Pixel point grounding data:
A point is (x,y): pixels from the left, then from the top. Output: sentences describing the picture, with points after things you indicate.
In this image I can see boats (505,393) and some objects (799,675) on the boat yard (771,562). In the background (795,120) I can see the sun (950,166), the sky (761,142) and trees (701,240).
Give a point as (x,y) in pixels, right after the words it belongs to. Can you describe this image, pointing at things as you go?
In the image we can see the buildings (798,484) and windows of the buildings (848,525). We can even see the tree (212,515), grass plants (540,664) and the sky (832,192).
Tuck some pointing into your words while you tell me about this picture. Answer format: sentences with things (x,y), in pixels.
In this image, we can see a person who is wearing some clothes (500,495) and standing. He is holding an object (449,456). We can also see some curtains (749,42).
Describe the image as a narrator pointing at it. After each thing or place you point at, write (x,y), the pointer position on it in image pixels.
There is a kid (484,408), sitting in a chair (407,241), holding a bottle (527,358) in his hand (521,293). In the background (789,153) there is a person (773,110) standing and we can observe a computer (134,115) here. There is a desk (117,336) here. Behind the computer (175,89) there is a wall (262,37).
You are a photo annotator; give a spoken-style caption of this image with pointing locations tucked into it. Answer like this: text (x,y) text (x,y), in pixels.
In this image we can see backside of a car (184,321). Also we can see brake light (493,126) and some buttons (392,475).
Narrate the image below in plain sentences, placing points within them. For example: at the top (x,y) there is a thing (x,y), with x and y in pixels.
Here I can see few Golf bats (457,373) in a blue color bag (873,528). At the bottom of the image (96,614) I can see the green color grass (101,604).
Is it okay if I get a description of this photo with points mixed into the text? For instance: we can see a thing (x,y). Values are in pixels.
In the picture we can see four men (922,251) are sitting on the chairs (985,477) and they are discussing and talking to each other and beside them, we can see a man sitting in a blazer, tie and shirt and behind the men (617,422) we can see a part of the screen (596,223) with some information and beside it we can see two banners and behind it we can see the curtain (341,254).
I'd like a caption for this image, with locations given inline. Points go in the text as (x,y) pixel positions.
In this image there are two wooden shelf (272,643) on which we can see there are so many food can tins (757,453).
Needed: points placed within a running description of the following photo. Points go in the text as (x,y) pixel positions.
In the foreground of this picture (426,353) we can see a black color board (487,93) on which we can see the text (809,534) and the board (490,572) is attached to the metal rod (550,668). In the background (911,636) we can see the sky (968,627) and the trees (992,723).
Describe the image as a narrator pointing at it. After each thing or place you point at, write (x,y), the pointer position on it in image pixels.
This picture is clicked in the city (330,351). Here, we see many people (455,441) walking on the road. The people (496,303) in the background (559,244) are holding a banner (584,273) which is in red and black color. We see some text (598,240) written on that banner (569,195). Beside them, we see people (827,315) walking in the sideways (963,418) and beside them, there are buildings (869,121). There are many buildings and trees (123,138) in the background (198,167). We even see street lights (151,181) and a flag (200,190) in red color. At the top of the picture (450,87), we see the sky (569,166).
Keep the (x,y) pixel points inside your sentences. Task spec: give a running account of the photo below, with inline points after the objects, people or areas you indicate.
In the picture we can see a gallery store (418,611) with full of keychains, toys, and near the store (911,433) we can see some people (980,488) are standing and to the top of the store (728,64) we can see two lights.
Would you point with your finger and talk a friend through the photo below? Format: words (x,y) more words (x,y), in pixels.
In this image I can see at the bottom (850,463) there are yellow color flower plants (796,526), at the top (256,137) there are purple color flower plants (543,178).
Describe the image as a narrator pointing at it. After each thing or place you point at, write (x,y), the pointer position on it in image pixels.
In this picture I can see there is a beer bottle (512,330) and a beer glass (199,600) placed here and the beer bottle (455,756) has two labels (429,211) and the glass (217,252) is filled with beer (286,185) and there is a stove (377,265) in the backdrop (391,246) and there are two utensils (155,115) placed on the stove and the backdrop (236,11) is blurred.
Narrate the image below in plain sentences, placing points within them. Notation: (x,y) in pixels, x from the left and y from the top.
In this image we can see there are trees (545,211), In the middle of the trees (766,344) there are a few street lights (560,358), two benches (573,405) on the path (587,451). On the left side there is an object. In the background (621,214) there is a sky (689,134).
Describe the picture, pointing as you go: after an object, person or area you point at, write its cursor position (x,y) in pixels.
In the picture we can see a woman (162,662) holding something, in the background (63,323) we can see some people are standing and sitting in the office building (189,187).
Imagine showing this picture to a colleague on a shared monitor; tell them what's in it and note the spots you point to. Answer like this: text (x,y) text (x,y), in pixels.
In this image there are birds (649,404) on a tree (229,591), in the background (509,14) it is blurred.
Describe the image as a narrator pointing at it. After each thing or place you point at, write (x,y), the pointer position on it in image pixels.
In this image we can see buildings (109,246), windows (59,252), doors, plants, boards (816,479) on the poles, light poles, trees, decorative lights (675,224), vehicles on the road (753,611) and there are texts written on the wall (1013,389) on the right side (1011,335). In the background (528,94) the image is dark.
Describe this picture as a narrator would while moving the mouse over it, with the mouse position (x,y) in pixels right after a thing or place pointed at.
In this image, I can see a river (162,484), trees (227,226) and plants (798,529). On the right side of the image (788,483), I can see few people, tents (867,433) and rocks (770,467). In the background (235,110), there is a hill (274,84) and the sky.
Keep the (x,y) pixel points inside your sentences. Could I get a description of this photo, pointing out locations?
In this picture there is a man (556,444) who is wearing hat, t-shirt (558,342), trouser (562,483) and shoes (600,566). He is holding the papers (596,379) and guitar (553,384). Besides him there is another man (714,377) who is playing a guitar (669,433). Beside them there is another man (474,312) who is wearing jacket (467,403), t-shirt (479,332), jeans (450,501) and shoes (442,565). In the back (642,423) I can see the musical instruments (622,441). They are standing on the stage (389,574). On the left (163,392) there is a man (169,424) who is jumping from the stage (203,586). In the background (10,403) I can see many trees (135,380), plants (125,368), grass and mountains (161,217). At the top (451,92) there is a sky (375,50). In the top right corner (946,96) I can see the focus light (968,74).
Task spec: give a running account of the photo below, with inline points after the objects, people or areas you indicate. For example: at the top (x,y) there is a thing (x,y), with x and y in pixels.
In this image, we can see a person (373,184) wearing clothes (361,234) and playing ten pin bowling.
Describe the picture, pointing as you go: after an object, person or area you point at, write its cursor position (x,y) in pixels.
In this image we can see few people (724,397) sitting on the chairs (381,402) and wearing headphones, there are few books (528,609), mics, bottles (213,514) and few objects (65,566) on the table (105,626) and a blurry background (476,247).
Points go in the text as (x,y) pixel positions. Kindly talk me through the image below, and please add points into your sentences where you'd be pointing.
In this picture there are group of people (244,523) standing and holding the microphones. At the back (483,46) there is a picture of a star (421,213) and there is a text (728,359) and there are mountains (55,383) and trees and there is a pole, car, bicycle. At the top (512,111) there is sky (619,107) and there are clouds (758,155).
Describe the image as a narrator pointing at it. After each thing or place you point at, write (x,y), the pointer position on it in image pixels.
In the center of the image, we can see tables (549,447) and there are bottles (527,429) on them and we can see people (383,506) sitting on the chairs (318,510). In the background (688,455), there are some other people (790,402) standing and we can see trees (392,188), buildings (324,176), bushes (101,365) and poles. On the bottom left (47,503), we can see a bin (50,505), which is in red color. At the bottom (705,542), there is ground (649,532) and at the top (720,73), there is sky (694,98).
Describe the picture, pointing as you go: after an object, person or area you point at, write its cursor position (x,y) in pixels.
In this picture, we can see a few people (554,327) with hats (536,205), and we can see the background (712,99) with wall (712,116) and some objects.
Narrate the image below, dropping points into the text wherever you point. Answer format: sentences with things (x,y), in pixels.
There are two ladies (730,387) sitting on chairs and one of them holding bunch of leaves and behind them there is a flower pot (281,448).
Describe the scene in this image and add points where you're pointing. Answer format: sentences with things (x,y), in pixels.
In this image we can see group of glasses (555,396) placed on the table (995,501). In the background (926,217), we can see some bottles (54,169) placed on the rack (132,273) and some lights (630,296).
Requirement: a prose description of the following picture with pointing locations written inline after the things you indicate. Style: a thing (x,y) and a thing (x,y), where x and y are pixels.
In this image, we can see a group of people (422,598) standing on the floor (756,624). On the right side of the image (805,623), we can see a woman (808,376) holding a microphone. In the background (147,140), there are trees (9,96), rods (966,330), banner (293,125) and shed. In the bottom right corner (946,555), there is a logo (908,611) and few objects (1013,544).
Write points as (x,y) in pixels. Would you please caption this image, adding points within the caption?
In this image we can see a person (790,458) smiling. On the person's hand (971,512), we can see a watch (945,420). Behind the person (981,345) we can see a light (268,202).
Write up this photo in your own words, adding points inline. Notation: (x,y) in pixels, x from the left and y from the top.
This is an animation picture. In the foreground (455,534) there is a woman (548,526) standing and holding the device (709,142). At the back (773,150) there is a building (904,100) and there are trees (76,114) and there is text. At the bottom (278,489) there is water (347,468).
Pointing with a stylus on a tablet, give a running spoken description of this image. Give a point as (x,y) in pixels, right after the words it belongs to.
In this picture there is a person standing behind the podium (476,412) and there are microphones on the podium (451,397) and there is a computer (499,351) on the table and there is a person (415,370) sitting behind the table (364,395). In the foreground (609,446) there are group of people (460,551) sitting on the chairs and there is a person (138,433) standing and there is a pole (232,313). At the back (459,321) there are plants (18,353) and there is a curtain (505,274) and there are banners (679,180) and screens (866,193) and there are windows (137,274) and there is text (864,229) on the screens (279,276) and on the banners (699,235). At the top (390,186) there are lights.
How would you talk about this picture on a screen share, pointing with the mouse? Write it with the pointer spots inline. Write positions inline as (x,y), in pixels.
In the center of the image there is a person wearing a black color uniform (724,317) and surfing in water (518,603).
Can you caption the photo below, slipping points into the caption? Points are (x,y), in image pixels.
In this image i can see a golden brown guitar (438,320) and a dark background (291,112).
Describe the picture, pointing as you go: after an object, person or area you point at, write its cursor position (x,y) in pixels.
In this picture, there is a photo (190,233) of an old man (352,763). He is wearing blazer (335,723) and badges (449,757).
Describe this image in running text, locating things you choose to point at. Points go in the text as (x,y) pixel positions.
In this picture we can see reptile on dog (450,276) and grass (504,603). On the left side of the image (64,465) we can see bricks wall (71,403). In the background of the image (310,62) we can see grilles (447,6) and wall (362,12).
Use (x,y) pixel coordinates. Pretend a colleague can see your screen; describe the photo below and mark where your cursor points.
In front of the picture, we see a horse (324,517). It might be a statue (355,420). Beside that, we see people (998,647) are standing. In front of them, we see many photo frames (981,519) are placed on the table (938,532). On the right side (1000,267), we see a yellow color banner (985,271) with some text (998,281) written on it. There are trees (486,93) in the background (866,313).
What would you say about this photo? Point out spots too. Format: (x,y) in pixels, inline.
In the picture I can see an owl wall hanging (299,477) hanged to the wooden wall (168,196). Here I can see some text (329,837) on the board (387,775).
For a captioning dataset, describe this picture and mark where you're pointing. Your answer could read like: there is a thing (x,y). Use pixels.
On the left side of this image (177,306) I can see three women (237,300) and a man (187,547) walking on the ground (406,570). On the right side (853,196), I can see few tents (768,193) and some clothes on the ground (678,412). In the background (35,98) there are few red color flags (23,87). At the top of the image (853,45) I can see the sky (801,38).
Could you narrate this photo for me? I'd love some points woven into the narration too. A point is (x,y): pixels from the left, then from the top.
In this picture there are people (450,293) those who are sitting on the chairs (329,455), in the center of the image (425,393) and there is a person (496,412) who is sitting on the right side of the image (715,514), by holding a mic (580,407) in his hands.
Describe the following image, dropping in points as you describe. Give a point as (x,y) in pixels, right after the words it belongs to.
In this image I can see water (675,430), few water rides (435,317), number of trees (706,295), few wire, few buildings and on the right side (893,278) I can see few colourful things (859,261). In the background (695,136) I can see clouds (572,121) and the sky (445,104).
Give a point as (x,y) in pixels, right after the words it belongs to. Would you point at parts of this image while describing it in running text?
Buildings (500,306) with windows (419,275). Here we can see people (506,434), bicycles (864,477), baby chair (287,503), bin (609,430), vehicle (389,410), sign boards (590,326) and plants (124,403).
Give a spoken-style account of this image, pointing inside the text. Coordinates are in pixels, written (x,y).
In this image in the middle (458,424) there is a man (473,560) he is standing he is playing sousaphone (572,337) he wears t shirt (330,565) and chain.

> **Assignment**
In the entries above, find the line with "things as you go?" and the line with "In this image, we can see a person who", then set down exactly those two and every line between them, nothing else.

> **Your response**
Give a point as (x,y) in pixels, right after the words it belongs to. Can you describe this image, pointing at things as you go?
In the image we can see the buildings (798,484) and windows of the buildings (848,525). We can even see the tree (212,515), grass plants (540,664) and the sky (832,192).
Tuck some pointing into your words while you tell me about this picture. Answer format: sentences with things (x,y), in pixels.
In this image, we can see a person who is wearing some clothes (500,495) and standing. He is holding an object (449,456). We can also see some curtains (749,42).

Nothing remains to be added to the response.